Take a brief moment for some introspection. Reach your cold, trembling hand into your emotional recycle bin and pull out the purple scrap of paper with the words, "Apex of Frank Martin Basketball" on it. Read through it. It's going to be tough, but read every word. Any emotions coming back? I bet I can guess which one.
Happiness.
Remember how purely jubilant you were to watch K-State basketball a few years ago? Every game was like a gift from the Antarctic Santa Claus: a man who spent all year in complete isolation at a research house, formulating plans to make your twice-a-week Christmas the best one ever. Not thinking of anyone else like the satanic North Pole "Santa", but a Santa who was all yours. A Santa who dedicated his life to bringing light and love straight to your doorstep. His only stop of the night. You his only care in the world.
And you loved him...god did you love him. The pure, unadulterated joy that was injected into your soul from his gifts was superlative, the excitement conjugated unmatched in the physical realm in which we all reside.
Suddenly, Antarctic Santa stopped regularly coming to your house. Sure you'd wake up every few weeks and find a box containing a morsel of joy, but it wasn't the same. And slowly the quality of your gifts deteriorated, to the point where the final present you got was an old dial-up modem with hot-pocket grease all over it.
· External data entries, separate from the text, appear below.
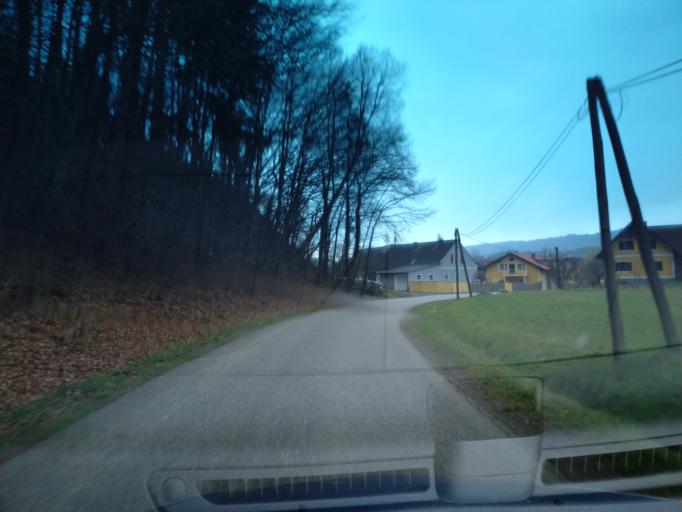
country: AT
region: Styria
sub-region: Politischer Bezirk Leibnitz
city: Oberhaag
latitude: 46.6978
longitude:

Antarctic Santa was never heard from again after that. You were never given that lustful infusion of happiness again. And while you wait, you know he's not going to have any sort resurgence for a long time. Regret eats at your soul and your sanguineness has started to melt from the immense heat of constant disappointment.
But yet you hope. God, are you full of hope. You know he's still alive, this Antarctic Santa. You just know it. You can reach into the back of your mind and delve into the depths of your beliefs and pull out handfuls of warm, gooey optimism.
Hold on to that. Antarctic Santa will come back, because his existence is based on belief. The moment you let go of your ideals and expectations, is the moment he ceases to exist.
So we all say together: "Come back Antarctic Santa, we need you more than you know".